WORK ITEM: Can you render the records from their start through the line containing "5: (452, 589)", both ends included, as a numbered list with blank lines dropped and the pictures left out?

PROVIDED MATERIAL:
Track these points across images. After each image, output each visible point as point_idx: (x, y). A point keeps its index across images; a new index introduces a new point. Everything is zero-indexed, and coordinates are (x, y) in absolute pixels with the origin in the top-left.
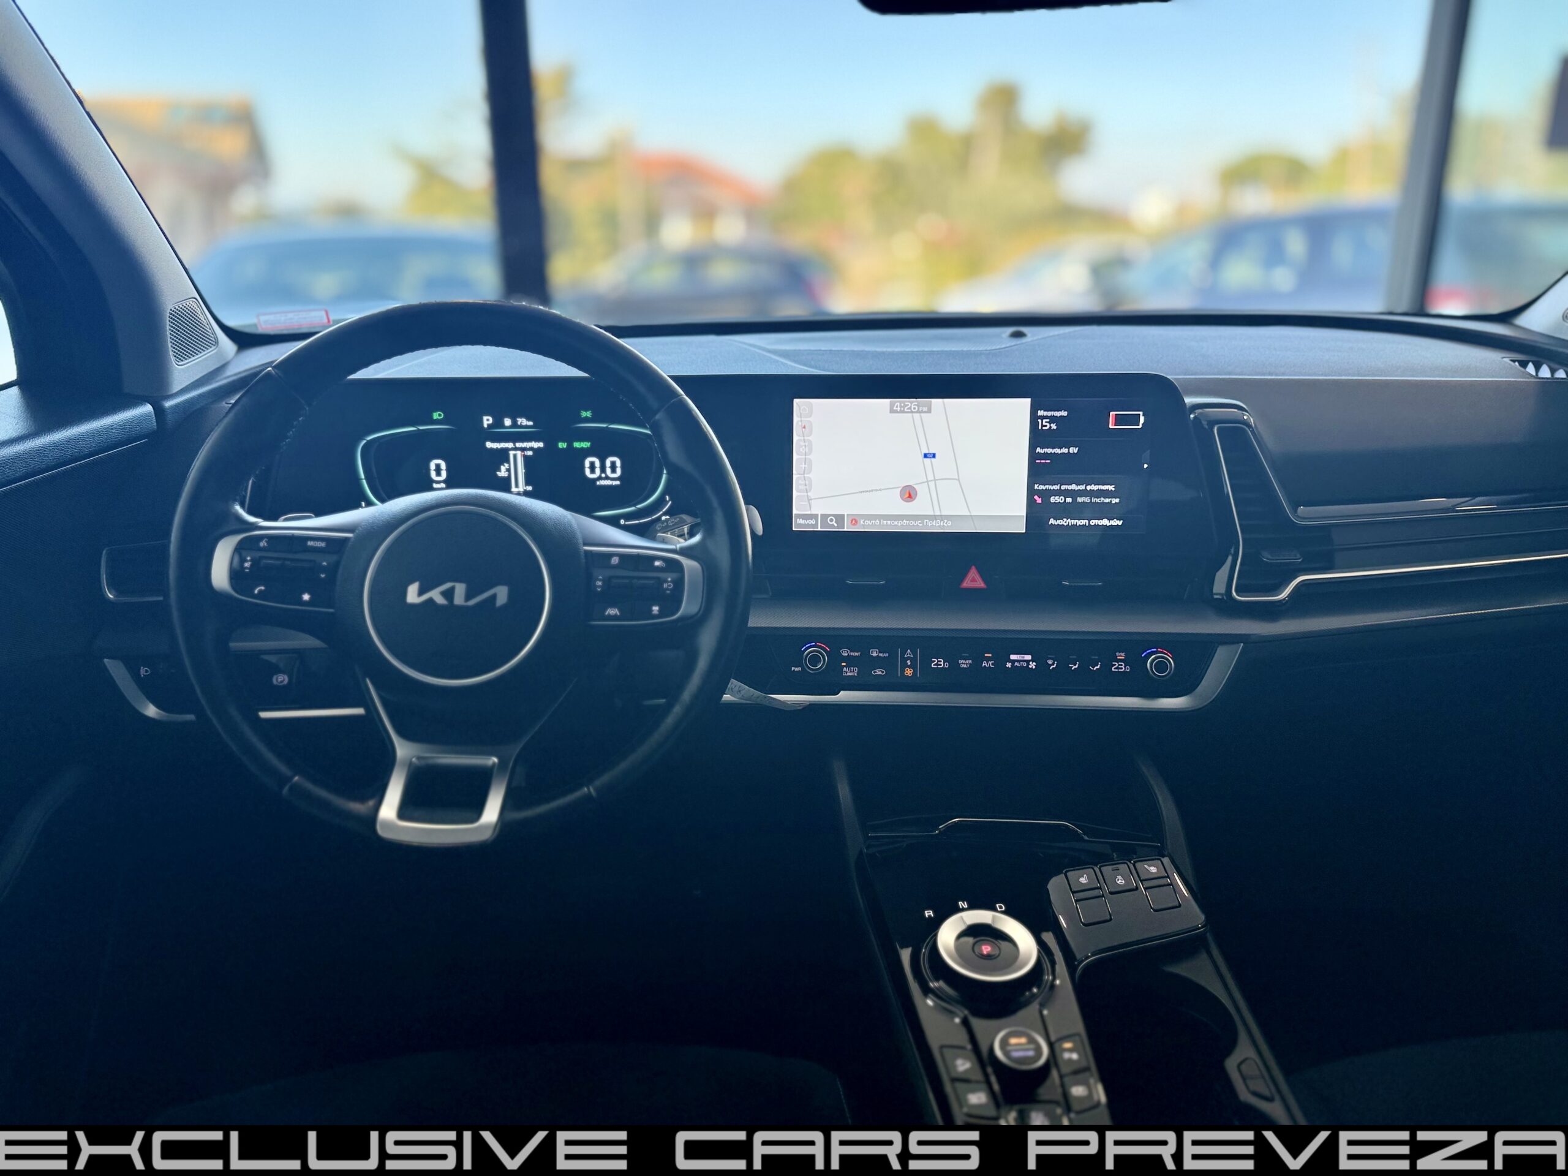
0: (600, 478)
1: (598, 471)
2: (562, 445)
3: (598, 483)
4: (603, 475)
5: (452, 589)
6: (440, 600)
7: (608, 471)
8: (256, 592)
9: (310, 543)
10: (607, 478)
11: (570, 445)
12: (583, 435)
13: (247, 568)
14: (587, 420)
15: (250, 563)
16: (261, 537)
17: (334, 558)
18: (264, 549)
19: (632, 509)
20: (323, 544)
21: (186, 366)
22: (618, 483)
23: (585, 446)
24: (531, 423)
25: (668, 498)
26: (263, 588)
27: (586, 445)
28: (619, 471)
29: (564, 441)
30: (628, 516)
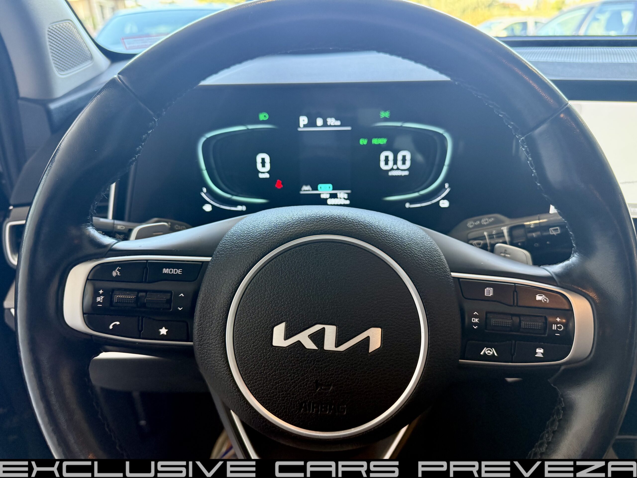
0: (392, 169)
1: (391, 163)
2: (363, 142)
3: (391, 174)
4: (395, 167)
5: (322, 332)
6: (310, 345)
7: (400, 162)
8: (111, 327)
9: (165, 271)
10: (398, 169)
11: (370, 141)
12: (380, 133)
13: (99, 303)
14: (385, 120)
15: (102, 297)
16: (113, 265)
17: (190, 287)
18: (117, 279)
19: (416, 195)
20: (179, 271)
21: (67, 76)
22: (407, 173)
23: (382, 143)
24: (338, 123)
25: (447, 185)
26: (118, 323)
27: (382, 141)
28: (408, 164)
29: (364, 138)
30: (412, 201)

YOUR SOLUTION:
1. Track these points across images. After each image, output each visible point as point_idx: (x, y). A point keeps its index across images; a new index introduces a new point. Everything is zero-indexed, and coordinates are (x, y) in absolute pixels with the origin in the top-left.
2. 0: (600, 478)
3. 1: (598, 471)
4. 2: (562, 445)
5. 3: (598, 483)
6. 4: (603, 475)
7. 5: (452, 589)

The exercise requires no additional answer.